Republished from the show notes of my other site, Fuds on Film.
If there’s any one film that established Anderson as Lord Whimsy Whimsington the Third, it would be The Life Aquatic with Steve Zissou. Bill Murry returns as the titular famous, but faded oceanographer, who swears Ahab-ian enmity upon the Jaguar Shark that killed his best friend and sets a course for vengeance.
On his trip he’ll take his recently discovered, probable son, Owen Wilson’s Ned Plimpton, and Cate Blanchett’s Jane Winslett-Richardson, a journalist that he hopes will capture this journey in a positive light and bring him back the respect he feels he has unfairly lost of late. Also joining the trip are his usual crew headed by Willem Dafoe, and some interns that really ought to have been issued red shirts, going up against nature, pirates and Zissou’s bitter rival, oceanographer Jeff Goldblum.
It would be foolish to deny the whimsy of this – just look at the underwater life scenes that have more in common with The Fantastic Mr. Fox than a David Attenborough join, or the incredible in both sense of the word layout of Zissou’s vessel. It’s often as much of a storybook as it is a film. However you can’t write it off as entirely a journey of whimsy either – perhaps more than any other of his films, Anderson undercuts it with action scenes – action scenes! – that are entirely at odds with the rest of the content.

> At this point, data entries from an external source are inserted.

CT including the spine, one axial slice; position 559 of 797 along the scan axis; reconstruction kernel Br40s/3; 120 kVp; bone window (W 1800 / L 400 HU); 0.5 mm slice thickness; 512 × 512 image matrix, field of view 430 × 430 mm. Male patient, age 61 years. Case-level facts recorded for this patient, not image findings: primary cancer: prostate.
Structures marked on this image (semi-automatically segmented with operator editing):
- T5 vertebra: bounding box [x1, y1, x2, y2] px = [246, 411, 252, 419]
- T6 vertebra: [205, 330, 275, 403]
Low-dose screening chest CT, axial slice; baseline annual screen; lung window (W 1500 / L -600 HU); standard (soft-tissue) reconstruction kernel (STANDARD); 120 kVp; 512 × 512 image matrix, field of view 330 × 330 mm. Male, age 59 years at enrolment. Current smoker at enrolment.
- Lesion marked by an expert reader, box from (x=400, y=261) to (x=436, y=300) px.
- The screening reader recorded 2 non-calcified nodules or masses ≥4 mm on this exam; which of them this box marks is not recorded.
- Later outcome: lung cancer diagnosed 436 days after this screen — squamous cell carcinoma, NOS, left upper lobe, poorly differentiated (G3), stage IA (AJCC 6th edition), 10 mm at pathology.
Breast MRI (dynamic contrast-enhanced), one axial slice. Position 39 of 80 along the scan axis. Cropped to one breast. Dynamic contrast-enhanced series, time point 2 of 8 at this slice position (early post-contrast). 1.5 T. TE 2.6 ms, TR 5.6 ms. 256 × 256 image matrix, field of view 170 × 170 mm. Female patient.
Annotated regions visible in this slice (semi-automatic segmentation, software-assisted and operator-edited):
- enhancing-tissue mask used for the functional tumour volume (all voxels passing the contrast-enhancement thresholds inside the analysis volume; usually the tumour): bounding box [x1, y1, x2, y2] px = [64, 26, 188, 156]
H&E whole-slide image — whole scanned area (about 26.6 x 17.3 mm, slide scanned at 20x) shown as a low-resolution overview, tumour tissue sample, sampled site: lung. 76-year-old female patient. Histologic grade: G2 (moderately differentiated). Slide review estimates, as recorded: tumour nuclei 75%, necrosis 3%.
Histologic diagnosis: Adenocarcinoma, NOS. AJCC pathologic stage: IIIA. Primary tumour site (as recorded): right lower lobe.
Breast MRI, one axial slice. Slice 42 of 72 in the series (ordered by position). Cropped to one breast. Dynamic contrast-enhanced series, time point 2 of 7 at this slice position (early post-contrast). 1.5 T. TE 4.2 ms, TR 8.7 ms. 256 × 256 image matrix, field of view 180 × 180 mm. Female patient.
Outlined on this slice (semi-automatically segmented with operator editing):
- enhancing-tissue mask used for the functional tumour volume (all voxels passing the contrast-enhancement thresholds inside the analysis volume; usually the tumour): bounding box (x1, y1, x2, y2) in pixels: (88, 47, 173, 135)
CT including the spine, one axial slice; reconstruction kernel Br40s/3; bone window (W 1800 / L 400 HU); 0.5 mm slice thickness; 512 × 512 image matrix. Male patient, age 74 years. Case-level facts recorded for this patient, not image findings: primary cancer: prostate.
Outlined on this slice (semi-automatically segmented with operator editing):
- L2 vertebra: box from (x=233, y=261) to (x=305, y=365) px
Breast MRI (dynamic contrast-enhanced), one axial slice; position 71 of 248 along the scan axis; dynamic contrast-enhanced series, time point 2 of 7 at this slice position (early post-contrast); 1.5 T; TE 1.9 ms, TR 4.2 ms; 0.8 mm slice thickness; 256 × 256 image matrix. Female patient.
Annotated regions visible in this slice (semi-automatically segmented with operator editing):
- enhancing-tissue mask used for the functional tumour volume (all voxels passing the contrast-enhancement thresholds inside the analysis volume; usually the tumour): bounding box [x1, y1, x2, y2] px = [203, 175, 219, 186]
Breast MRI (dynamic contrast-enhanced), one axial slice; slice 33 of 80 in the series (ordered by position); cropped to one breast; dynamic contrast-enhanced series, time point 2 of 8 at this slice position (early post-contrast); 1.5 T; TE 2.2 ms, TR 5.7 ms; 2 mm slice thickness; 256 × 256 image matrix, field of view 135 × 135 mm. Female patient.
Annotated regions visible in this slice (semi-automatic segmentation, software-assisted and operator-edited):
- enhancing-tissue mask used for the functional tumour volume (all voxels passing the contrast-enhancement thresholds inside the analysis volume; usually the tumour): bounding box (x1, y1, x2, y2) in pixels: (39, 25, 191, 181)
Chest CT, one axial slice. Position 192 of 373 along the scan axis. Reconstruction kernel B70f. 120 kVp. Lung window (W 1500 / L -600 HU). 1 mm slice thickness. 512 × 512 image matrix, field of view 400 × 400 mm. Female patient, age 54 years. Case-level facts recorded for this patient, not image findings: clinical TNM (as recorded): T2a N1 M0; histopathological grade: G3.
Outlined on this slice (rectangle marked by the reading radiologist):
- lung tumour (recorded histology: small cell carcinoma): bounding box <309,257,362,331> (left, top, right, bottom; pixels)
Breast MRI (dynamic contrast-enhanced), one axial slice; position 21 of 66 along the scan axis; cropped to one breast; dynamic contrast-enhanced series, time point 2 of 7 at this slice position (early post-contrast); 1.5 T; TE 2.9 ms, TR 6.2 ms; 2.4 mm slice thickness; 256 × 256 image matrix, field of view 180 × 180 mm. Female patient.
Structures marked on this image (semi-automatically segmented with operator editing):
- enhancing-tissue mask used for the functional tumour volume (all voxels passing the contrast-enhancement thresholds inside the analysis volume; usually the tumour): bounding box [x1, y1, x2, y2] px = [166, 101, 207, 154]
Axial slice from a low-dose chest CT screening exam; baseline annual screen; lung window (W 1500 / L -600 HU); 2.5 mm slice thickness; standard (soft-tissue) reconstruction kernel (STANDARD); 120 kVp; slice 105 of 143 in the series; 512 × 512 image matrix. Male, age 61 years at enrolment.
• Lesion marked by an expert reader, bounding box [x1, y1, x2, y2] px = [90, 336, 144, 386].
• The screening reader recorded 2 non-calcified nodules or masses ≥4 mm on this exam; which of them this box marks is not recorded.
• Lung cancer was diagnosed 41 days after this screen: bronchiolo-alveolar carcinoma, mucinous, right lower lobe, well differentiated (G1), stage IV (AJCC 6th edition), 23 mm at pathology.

It’s a hell of an ensemble cast performance, with an excellent soundtrack that stands out even amongst Anderson’s typically excellent soundtracks, and I still find this one of the most entertaining of Anderson’s works and until relatively recently my favourite of his. I don’t think it’s doing a great deal to further our knowledge of humanity, and given the number of characters involved it’s not going all that deep on any of them. But they’re all memorable, and all entertaining, as is the film overall. And sometimes that’s enough.